L’intrigue a tout d’un film de Noël : alors que l’on accroche les boules dans le sapin à Radio France, alors que les bibliothécaires préparent les partitions de Casse-Noisette pour l’Orchestre National de France, voilà que le chef d’orchestre invité à diriger le concert de Noël, Petr Popelka, est contraint de déclarer forfait, souffrant. Catastrophe ! On frémit, on tremble, on s’enguirlande ; rien ne va plus, les fêtes sont en danger dans la Maison ronde ! Fort heureusement, Radio France a son chef-remplaçant-de-dernière-minute attitré, Fabien Gabel, qui va à nouveau tomber du ciel pour brillamment diriger le ballet de Tchaïkovski, parfaitement suivi par des musiciens plus complices que des lutins. Congratulations générales, ovation du public, large sourire de la PDG Sibyle Veil au premier rang de la tribune officielle : tout est bien qui finit bien, le maestro peut repartir sur son traîneau le sentiment du devoir accompli.
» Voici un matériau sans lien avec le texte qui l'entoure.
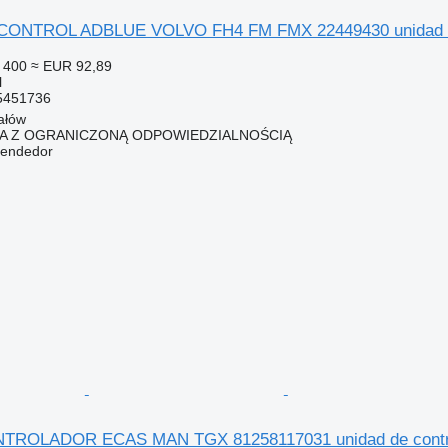
NTROL ADBLUE VOLVO FH4 FM FMX 22449430 unidad de c
 400
≈ EUR 92,89
l
5451736
ałów
KA Z OGRANICZONĄ ODPOWIEDZIALNOŚCIĄ
vendedor
ROLADOR ECAS MAN TGX 81258117031 unidad de contr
Fabien Gabel en répétition dans <i>Casse-Noisette</i> avec le National &copy; Christophe Abramowitz
Fabien Gabel en répétition dans Casse-Noisette avec le National
© Christophe Abramowitz

Voilà à peu près comment on pourrait résumer la soirée de jeudi dernier – si les sucreries du ballet de Tchaïkovski nous avaient monté à la tête. Car il faut reconnaître que tout n’a pas été parfait dans cette (rare) exécution de concert de la célèbre partition dans son intégralité. Dans son intégralité, vraiment ? Mais où est passé le chœur de la Valse des flocons de neige ? Il n’aurait pourtant pas été très difficile de convier les voix d’anges de la Maîtrise locale… Oublier des invités à Noël, voilà qui fait tache ! Outre cette erreur d’appréciation, il faut ensuite reconnaître que le National n’est pas un orchestre de fosse rompu à ce répertoire ; sur certains numéros au contrepoint complexe, sur certaines formules rythmiques aiguisées, il manquera ici un petit point de mise en place, là un soupçon de souplesse pour incarner indiscutablement le ballet de Tchaïkovski.

On aurait cependant tort de faire la fine bouche, car les troupes du National compensent largement leurs limites par une fraîcheur et un enthousiasme de chaque instant. Qu’il est bon de sentir un orchestre prendre du plaisir dans un tube du répertoire habituellement débité au kilomètre ! La bonne entente au sein de pupitres de cordes admirablement homogènes dans la dentelle de l’ouverture comme dans les grands élans lyriques qui suivront, les regards échangés au sein d’un pupitre de percussions ultra appliqué, l’écoute d’un carré de bois solistes altruistes, les félicitations, encouragements ou sourires discrets qui traversent l’orchestre en direction d’un soliste avant et/ou après un passage exposé sont autant de petits détails qui contribuent à donner à cette soirée l’esprit de Noël du ballet.

Et qu’il est bon de profiter de l’œuvre de Tchaïkovski hors d’une fosse d’opéra ! On peut ainsi remarquer à ciel ouvert une quantité de détails dans l’orchestration qui font de cette partition un chef-d’œuvre : c’est tantôt une habile division des pupitres de cordes pour créer une dentelle surnaturelle à la Mendelssohn, tantôt des expérimentations novatrices sur le timbre (violons en harmoniques, célesta et harpes étant astucieusement combinés pour accompagner l’apparition de la fée Dragée), tantôt des superpositions rythmiques qui lorgnent vers Stravinsky, tantôt des poussées de lyrisme total qui inspireront Rachmaninov. Il faut aussi féliciter tous les solistes alertes qui servent cette orchestration en apportant un soin admirable à leurs interventions, de la harpe féerique d’Émilie Gastaud jusqu’aux discrètes ponctuations de Romain Maisonnasse au tambour de basque, en passant par le cor anglais bien chantant de Laurent Decker.

Si tous ces éléments apparaissent ce soir aussi bien mis en valeur, c’est aussi parce que Fabien Gabel est particulièrement clair et efficace, en vrai maître de ballet soucieux du tempo, des équilibres, de l’expressivité des phrases. Il faudrait seulement que le chef réduise parfois l’amplitude de ses mouvements pour en garder sous le pied dans les grands crescendos. Mais là encore, ce n’est pas cette limite qui gâchera la soirée, en témoigneront les formidables sommets expressifs atteints au deuxième acte, lors de la Valse des fleurs et du fabuleux Pas de deux. Le difficile Auditorium de la Maison de la radio n’atteindra jamais l’overdose et le public non plus ; on quittera le palais de Confiturembourg simplement et justement rassasié.